- About this task: Going down the listing below, print exactly each line from the one with "[65,1284,149,1293] version 2021.2." up to and including the one with "[91,758,126,770] [110,789,156,799] Uso: //", and skip the rest.

- Given data:
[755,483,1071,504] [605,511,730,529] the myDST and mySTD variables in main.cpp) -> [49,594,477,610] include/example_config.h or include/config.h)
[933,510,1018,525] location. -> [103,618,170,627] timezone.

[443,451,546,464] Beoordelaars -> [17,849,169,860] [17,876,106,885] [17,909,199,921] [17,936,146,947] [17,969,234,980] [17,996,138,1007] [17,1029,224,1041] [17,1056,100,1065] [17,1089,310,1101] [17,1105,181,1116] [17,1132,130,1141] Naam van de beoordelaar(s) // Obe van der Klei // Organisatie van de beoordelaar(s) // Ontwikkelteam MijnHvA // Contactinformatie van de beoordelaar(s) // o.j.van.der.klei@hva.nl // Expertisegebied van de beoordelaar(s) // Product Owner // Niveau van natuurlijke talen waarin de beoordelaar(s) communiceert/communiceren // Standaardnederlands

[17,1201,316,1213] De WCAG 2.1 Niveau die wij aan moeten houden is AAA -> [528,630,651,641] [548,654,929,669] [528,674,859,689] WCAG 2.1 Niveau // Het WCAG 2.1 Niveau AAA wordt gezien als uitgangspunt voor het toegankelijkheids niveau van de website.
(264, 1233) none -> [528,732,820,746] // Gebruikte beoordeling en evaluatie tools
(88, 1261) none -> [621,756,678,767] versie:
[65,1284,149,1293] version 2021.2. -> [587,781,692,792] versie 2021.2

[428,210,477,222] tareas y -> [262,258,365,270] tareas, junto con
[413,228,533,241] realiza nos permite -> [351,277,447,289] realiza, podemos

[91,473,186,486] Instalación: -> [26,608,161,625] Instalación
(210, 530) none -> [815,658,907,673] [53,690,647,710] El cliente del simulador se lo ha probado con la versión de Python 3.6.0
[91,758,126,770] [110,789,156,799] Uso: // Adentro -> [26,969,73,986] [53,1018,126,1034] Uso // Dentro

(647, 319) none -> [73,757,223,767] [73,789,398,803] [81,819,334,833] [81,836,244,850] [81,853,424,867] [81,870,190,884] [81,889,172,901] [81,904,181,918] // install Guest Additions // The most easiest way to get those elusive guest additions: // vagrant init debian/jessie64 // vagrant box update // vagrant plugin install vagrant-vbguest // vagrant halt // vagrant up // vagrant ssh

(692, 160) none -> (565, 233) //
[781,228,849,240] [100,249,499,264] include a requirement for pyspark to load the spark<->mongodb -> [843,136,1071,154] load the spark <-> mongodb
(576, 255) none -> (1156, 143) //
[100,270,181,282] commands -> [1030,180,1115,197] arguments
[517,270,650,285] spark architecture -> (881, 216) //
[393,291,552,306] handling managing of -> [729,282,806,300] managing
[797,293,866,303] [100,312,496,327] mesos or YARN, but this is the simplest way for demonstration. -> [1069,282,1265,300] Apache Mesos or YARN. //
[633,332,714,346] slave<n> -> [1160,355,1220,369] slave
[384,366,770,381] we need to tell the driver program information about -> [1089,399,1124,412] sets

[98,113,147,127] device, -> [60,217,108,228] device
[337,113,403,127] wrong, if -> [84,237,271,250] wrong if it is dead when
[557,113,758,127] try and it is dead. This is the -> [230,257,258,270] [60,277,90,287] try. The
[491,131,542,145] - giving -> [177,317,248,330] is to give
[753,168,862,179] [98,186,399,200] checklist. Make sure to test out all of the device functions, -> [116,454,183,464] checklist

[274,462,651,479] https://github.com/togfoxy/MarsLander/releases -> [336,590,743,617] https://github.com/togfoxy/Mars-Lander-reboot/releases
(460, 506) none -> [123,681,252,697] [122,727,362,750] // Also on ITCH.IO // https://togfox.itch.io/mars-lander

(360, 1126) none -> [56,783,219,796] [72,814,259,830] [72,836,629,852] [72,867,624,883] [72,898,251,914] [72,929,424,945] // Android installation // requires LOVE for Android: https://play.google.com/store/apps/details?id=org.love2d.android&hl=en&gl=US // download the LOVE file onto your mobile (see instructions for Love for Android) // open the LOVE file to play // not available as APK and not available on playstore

- Exercise answer:
[65,1284,149,1293] version 2021.2. -> [587,781,692,792] versie 2021.2

[428,210,477,222] tareas y -> [262,258,365,270] tareas, junto con
[413,228,533,241] realiza nos permite -> [351,277,447,289] realiza, podemos

[91,473,186,486] Instalación: -> [26,608,161,625] Instalación
(210, 530) none -> [815,658,907,673] [53,690,647,710] El cliente del simulador se lo ha probado con la versión de Python 3.6.0
[91,758,126,770] [110,789,156,799] Uso: // Adentro -> [26,969,73,986] [53,1018,126,1034] Uso // Dentro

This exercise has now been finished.